Lacking stock ideas? With markets currently on another rollercoaster, making any solid bets feels like an extreme sport. So to guide us through the chaos, we have looked to at how our highest rated fund managers are laying down the cash.
Starting next month, we will be taking quarterly looks at what the biggest funds in the UK are investing in – so do check in then to read our new series.
For this article, we’ve looked at the Morningstar-rated stocks bought and sold by funds with our highest Analyst Rating of Gold. This way, we get to peek into the actions of our favourite managers to see what they think are worth trading at the moment.
Purchases and Additions
Let’s start with what the funds managers have bought: 12 of these stocks were added to the portfolio for the first time, while an additional five stocks were added to. That said, all the stocks bought over the past three months are different – there are no overlaps.

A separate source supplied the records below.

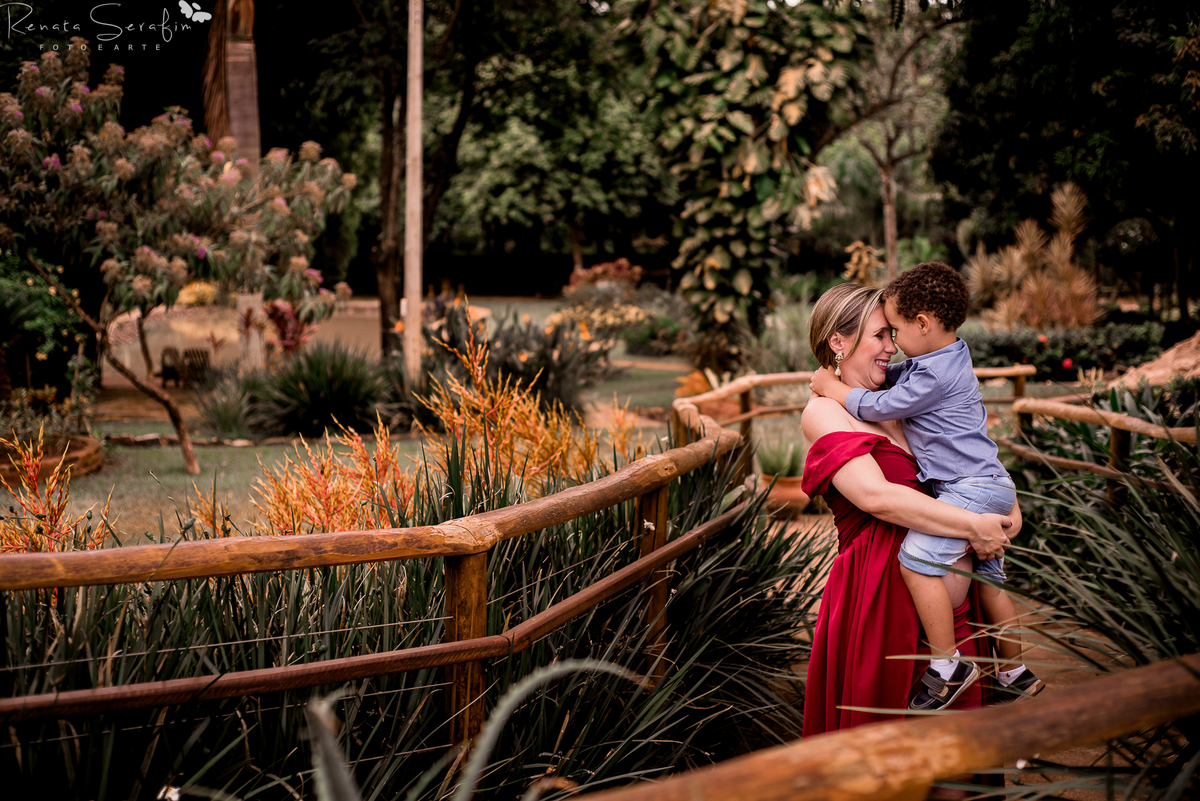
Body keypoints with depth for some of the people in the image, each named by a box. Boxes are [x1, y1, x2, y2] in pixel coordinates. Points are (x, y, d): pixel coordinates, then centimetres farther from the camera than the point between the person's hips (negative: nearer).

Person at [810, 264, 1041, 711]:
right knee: (987, 580, 18)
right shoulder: (947, 358, 15)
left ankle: (948, 666, -17)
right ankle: (1015, 674, 29)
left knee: (917, 557, -21)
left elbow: (878, 408, -14)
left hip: (973, 487, -11)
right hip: (990, 488, 11)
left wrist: (832, 388, 0)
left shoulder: (936, 375, -18)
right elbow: (895, 375, 31)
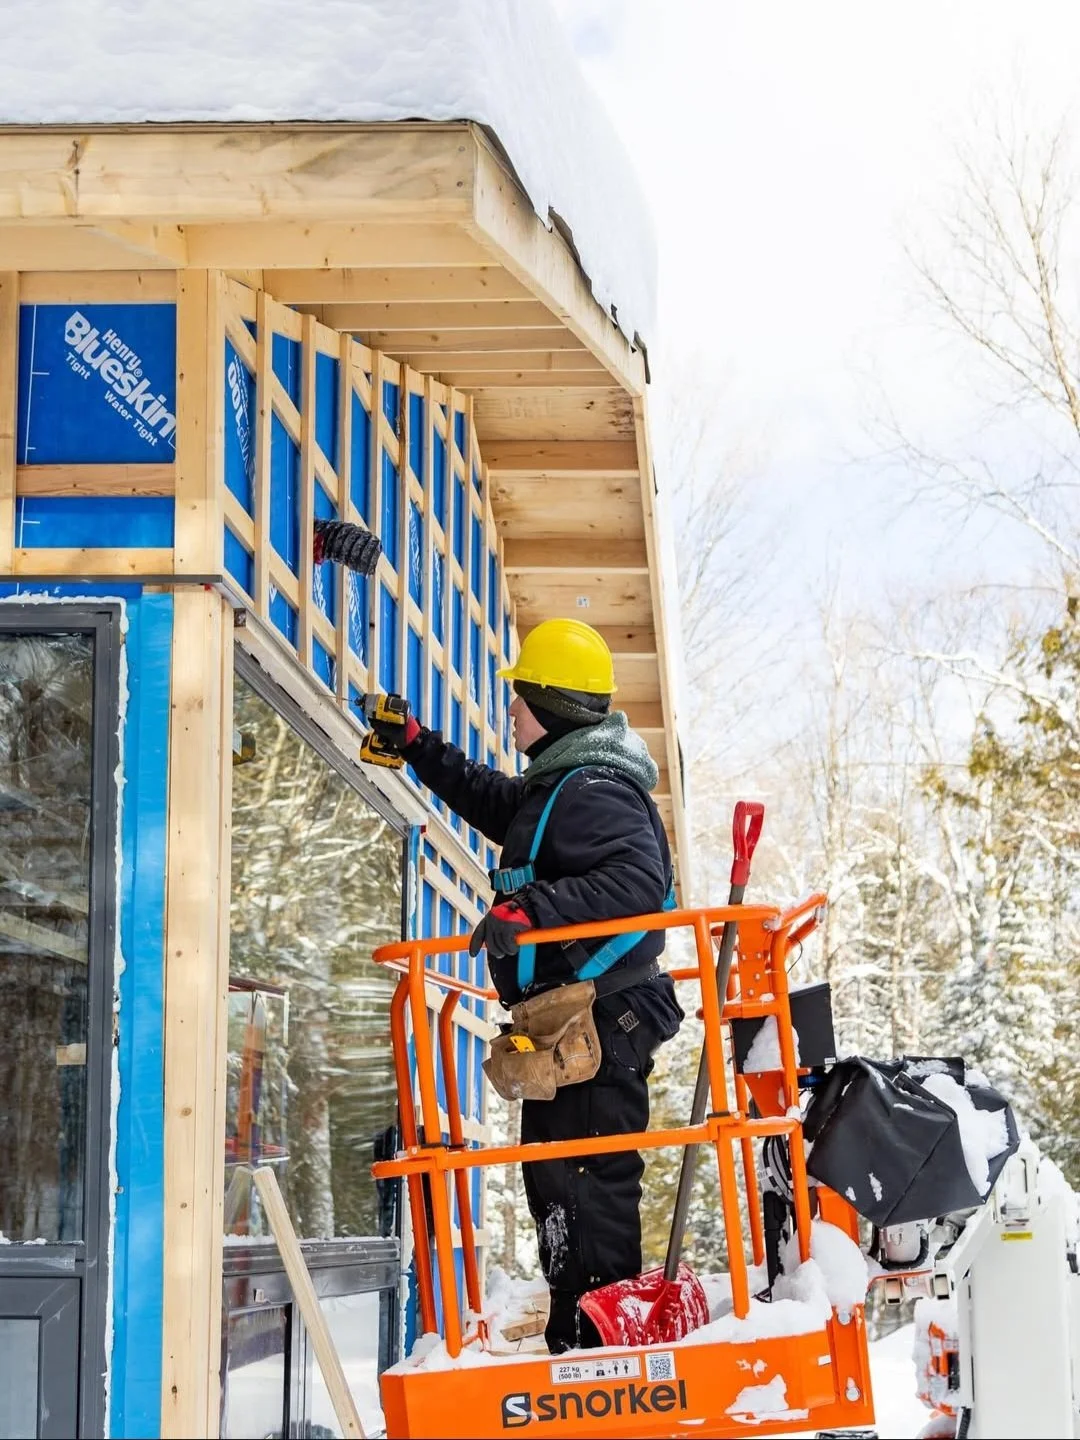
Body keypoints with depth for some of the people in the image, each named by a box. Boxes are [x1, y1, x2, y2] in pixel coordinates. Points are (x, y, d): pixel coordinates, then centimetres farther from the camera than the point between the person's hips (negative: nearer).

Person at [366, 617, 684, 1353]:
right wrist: (417, 746, 35)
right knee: (555, 1179, 14)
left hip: (601, 1021, -11)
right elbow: (491, 800, 37)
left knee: (585, 1183, -13)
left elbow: (638, 880, -29)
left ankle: (600, 1337, -13)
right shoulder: (555, 787, 19)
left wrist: (532, 907, -35)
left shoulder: (595, 791, -15)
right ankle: (578, 1336, 21)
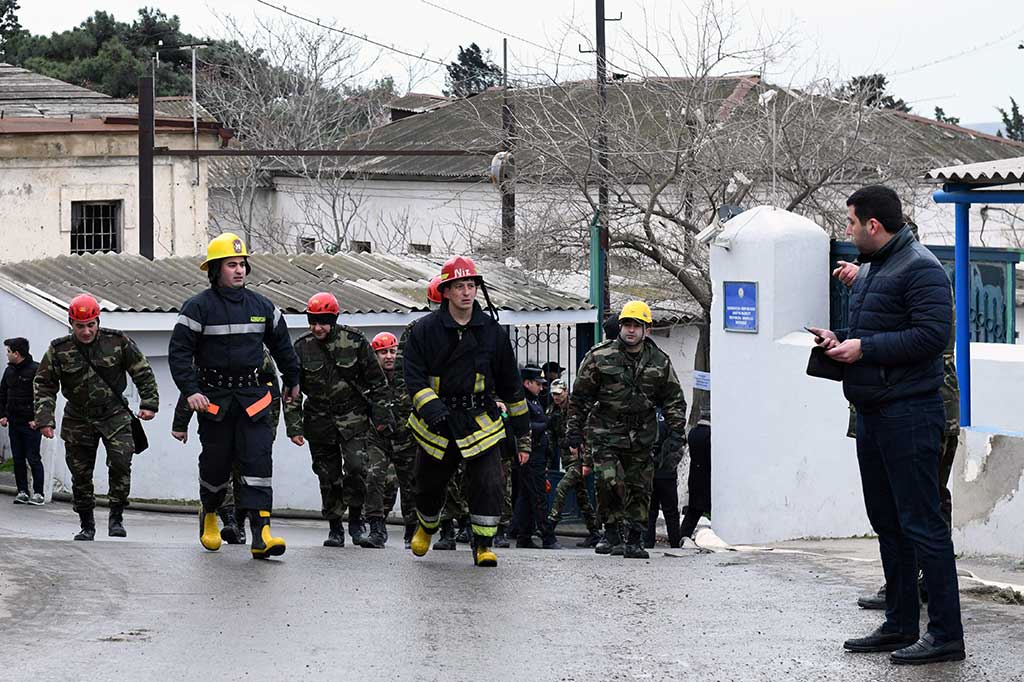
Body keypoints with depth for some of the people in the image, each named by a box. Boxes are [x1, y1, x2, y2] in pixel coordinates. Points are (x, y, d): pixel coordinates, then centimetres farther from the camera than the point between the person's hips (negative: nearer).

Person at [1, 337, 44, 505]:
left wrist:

Fidelity Global Special Situations was the most active buyer and seller over the three-month period, buying four new stocks, which are all undervalued according to Morningstar analysis: SSE (SSE), Mercedes-Benz (MBG), Arkema (AKE) and Stellantis (STLA). The fund also added to two previous holdings; the slightly overvalued Oracle (ORCL) and fairly valued Compagnie Financiere Richemont (CFR).
Meanwhile, its UK Special Situations fund added to its Roche (RO) holdings and bought Reckitt Benckiser (RKT) and Direct Line (DLG) which are trading at a 10% and 44% discount respectively. Direct Line even appeared in last week’s list of UK stocks in the bargain bin as the share price has been affected by this year’s profit warning and dividend cut, and CEO exit.
A Comeback for Delivery Stocks?
Dimensional UK Core Equity added 5-star Deliveroo (ROO), which also appeared in our bargain bin article, to its portfolio. The company’s share price has been on a downward path ever since its now infamous 2021 IPO. However, the company delivered promising results last week, showing signs of (slow) growth and a path to profitability.
Deliveroo is the only rated delivery company in our list today, but delivered food might be looking appetising to investors again. Barings Europe Select Trust has in the past months decided to add delivery meal kit company HelloFresh (HFG) to its portfolio, a stock which posted profits below expectations earlier this month. Are we about to see a resurgence in delivery and online offerings?
Out with the Old
On the other end, a fair few stocks have been discarded. The biggest selloff was completed by Barings Europe Select Trust – it ditched chocolatier Barry Callebaut (BARN), a 5-star stock which previously accounted for 1.3% of the portfolio. Meanwhile, again, Fidelity Global Special Situations had the biggest clean-up and got rid of five stocks in total. One of these were Fidelity National Information Services (FIS) (not to be confused with fund house Fidelity), which is the only stock two funds sold out of, the other being JPM US Equity Income.
One stock appears in both the buy and sell tables: Scottish utility SSE. While Fidelity Global Special Situations added almost 2 million shares (now 1.8% of the portfolio), Dimensional UK Core Equity trimmed its exposure. The fund sold off 88,376 shares, reducing the weighting by 64% down to 0.5 percentage points.
For or Against Oil?
Oil stocks provide another contradiction in the dataset. BP (BP.) and Shell (SHEL) are both fairly valued with 3 stars after a very strong run in 2022. BP was the stock that appeared attractive to one investor (Dimensional UK Core Equity), who decided to increase its holding by 65%. The stock now makes up 2% of the entire fund.
But at the other end we find Fidelity Special Situations, who decided to cut 70% of its exposure to Shell, reducing holdings down to 0.7% of the entire fund.